### BLOC DE TEXTE
------------------------------------------------

Réconciliation pénale : Une loi qui rompt avec les principes de la justice transitionnelle

Après la loi adoptée par  le défunt président Béji Caïd Essebsi, relative à la réconciliation administrative, voilà que le Président actuel Kaïs Saïed, à la faveur de son pouvoir exécutif quasi illimité, vient d’émettre un décret-loi sur la réconciliation pénale. Le champ de la loi couvre autant les crimes de corruption que ceux de change, de fiscalité et de détournement de biens publics.

«Nous avons choisi ce jour pour nous pencher sur un projet ambitieux, et j’ai souhaité que ce soit justement le jour de la fête de l’Indépendance, pour présenter une série de décrets, dont notamment le projet de décret-loi sur la réconciliation pénale. Afin que le peuple puisse récupérer l’argent qui lui a été volé, au lieu de se contenter des affaires judiciaires en instance devant les tribunaux, et qui n’ont pas permis à notre peuple de récupérer grand-chose», déclarait le Président Kaïs Saïed le 20 mars 2022.

Et au Chef de l’Etat et ancien enseignant de droit constitutionnel d’ajouter : «Ces fonds que nous récupérerons, nous les reverserons aux pauvres et aux régions défavorisées et ce, par ordre de priorité allant des plus démunis aux moins défavorisés».

Le décret présidentiel relatif à la réconciliation pénale a été publié au Journal officiel de la République tunisienne (Jort), le 21 mars 2022.

Si le président Béji Caïd Essebsi a réussi après plus de deux années de conflit avec la société civile à passer une loi dont les ambitions ont été révisées à la baisse au moment de son adoption en septembre 2017 — à l’origine, son désir d’amnistie couvrait non seulement les hauts commis de l’Etat soupçonnés de malversations mais aussi les hommes d’affaires et les auteurs d’infractions fiscales —, le Président Kaïs Saïed a utilisé un contexte qui lui est favorable pour faire adopter sa réconciliation. Telle qu’il l’a toujours rêvée. Il a réussi là où BCE a échoué.

------------------------------------------------

### LISTE DES TÂCHES
1. D'après l'article sur la réconciliation pénale, à quelle date le décret présidentiel a-t-il été publié au Journal officiel de la République tunisienne ?
2. Recopiez tout le passage de l'article sur la réconciliation pénale depuis « Réconciliation pénale : Une » jusqu'à « de biens publics. ».
3. Rédigez la suite de l'article sur la réconciliation pénale à partir de sa dernière phrase.

Extractions de texte par page

------------------------------------------------

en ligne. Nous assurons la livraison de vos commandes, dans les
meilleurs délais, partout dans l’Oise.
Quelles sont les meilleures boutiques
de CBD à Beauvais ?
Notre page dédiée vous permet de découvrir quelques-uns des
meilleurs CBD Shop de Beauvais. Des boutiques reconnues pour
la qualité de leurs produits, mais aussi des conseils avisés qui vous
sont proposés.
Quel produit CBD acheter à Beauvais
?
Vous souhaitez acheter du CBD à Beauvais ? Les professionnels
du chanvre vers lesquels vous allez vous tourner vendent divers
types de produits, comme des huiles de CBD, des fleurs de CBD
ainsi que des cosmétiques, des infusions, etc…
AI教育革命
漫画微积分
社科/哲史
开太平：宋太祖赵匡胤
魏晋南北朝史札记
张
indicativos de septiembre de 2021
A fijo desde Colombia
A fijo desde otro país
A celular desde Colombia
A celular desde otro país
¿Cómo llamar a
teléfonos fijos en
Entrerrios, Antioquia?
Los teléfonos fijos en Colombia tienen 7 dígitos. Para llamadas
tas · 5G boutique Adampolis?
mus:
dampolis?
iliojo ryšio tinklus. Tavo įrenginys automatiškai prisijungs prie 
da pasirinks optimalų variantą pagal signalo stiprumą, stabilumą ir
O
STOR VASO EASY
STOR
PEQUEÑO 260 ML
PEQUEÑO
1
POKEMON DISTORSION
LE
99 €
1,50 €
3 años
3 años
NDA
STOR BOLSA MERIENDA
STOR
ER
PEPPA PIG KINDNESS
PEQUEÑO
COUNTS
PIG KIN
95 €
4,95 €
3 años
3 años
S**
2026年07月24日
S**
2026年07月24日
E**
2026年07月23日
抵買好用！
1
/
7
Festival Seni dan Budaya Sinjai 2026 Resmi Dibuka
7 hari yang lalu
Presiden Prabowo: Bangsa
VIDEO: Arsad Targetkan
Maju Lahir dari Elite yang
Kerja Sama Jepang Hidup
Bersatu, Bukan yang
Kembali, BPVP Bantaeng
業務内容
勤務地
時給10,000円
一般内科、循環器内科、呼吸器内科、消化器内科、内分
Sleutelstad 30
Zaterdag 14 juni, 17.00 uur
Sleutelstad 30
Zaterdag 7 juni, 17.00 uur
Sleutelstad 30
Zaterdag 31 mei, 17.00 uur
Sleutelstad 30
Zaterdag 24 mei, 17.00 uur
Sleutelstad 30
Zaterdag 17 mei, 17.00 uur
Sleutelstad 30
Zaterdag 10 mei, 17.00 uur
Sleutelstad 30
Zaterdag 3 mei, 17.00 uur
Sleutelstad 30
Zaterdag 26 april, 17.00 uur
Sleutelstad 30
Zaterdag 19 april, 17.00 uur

------------------------------------------------

### RÉSULTATS PAR TÂCHE
1. Le 21 mars 2022.

2.
Réconciliation pénale : Une loi qui rompt avec les principes de la justice transitionnelle

Après la loi adoptée par  le défunt président Béji Caïd Essebsi, relative à la réconciliation administrative, voilà que le Président actuel Kaïs Saïed, à la faveur de son pouvoir exécutif quasi illimité, vient d’émettre un décret-loi sur la réconciliation pénale. Le champ de la loi couvre autant les crimes de corruption que ceux de change, de fiscalité et de détournement de biens publics.

3.
Wahid Ferchichi, professeur de droit public, était membre de la commission technique chargée en 2012 de mettre en place un projet de loi portant sur la justice transitionnelle tunisienne issue du dialogue national sur cette même thématique. Il se souvient de ce collègue discret et solitaire qui a pris goût à la politique depuis la révolution de 2011 et assistait à certaines de leurs réunions : «Kaïs Saïed n’a pas beaucoup changé. Depuis 2012, la réconciliation pénale l’obsède. Il n’arrêtait pas de la défendre au cours de nos débats».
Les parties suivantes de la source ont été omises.